* **Written task**: Every line of the listing is returned unchanged, and every picture is dropped.

- Opening Delimiter -

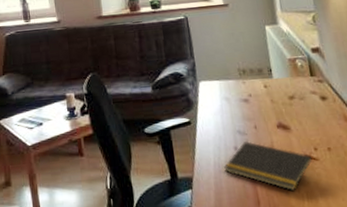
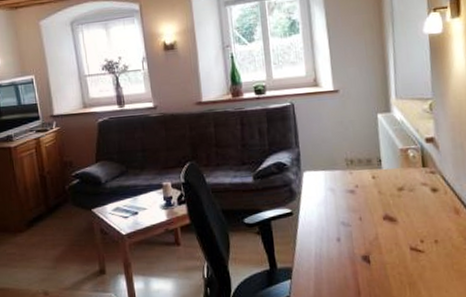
notepad: present [224,141,313,191] -> none [325,233,418,283]

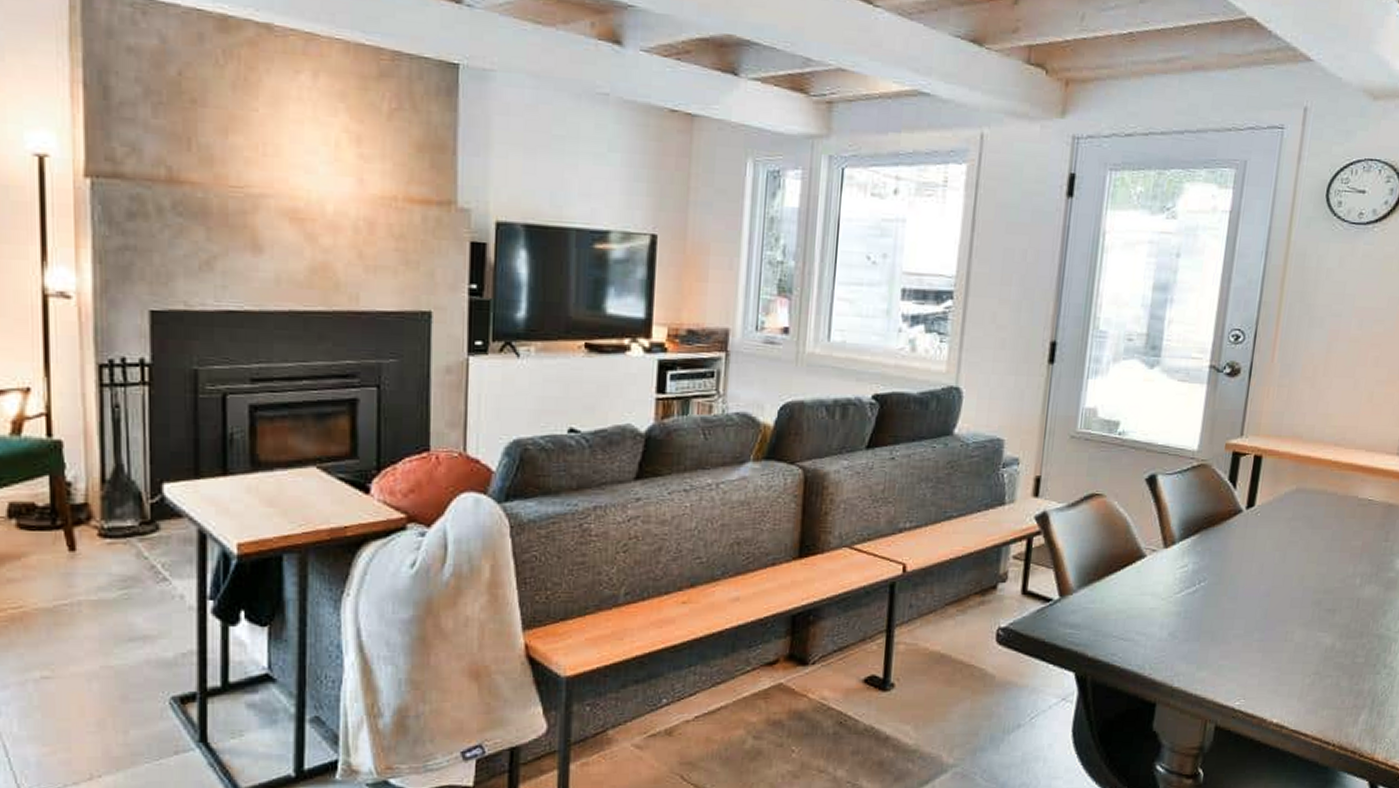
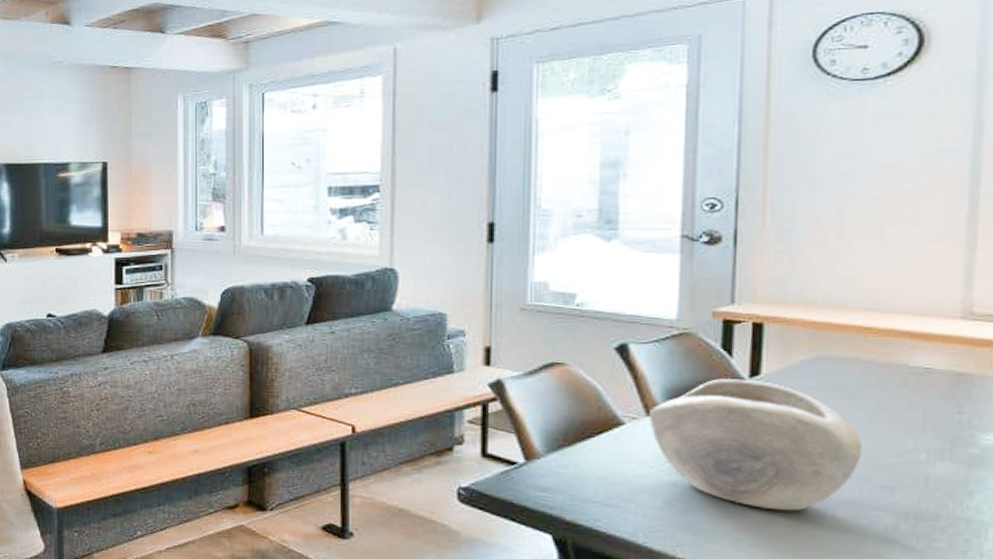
decorative bowl: none [1166,510,1319,636] -> present [649,379,862,511]

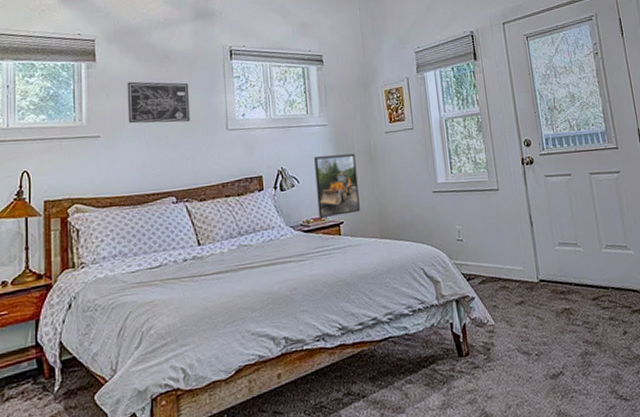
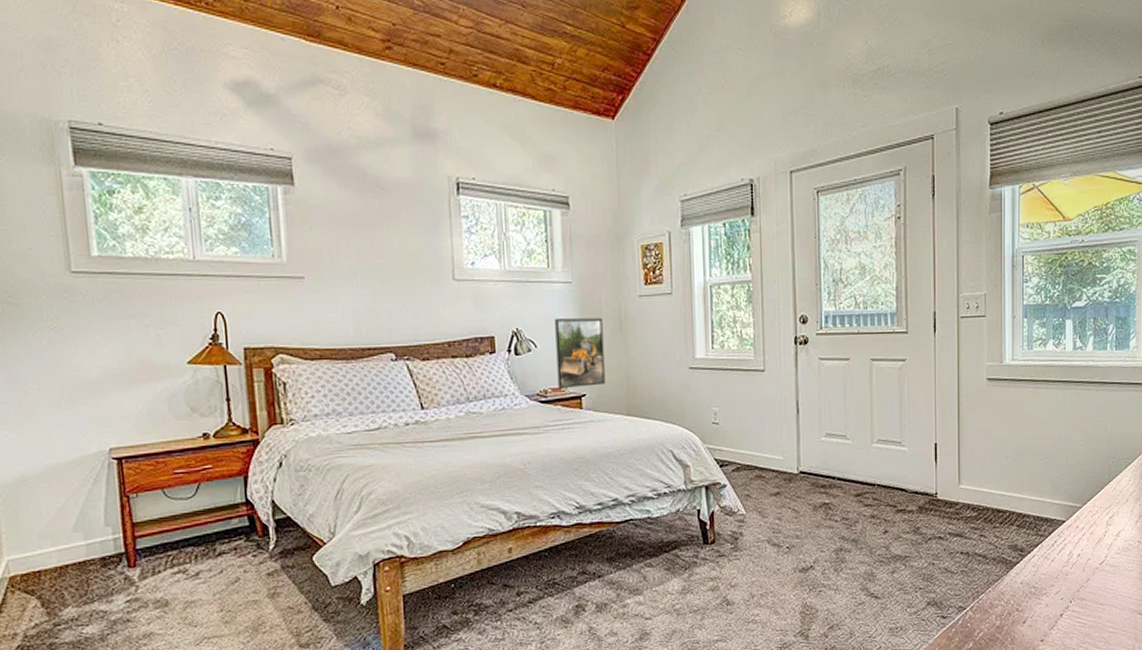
wall art: present [127,81,191,124] -> none [333,213,411,267]

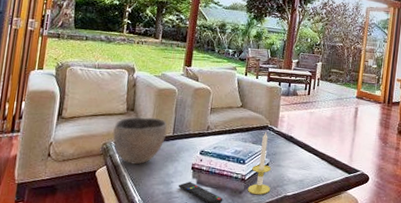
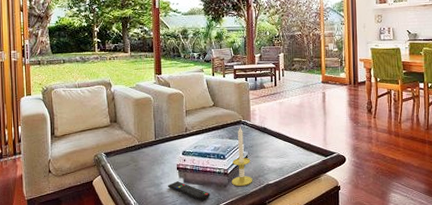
bowl: present [113,117,168,165] -> none [101,126,150,171]

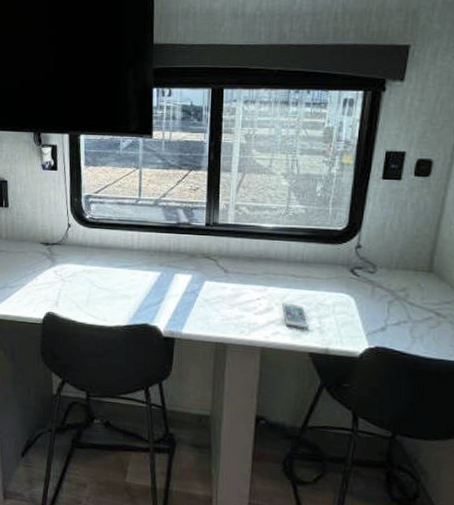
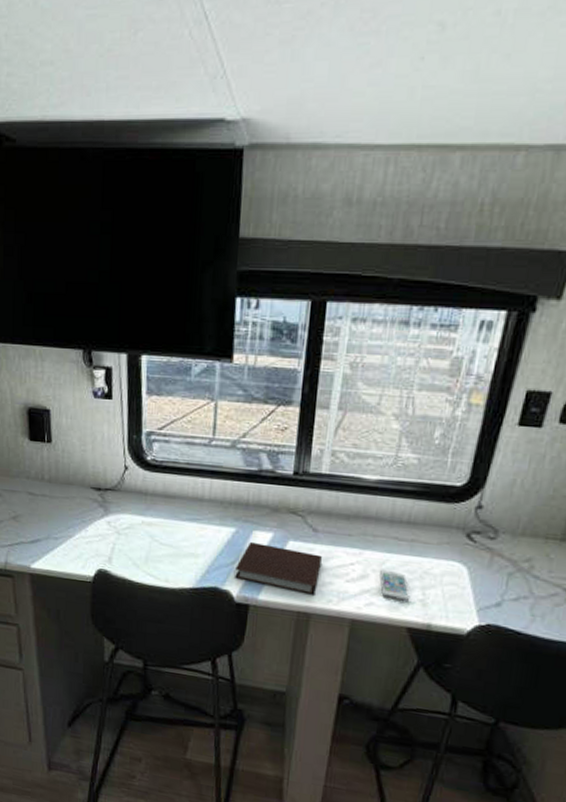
notebook: none [162,283,233,328] -> present [235,541,322,595]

- Closing Delimiter -

* **Solved problem**:
notepad: present [224,141,313,191] -> none [325,233,418,283]

decorative bowl: none [1166,510,1319,636] -> present [649,379,862,511]

wall art: present [127,81,191,124] -> none [333,213,411,267]

bowl: present [113,117,168,165] -> none [101,126,150,171]

notebook: none [162,283,233,328] -> present [235,541,322,595]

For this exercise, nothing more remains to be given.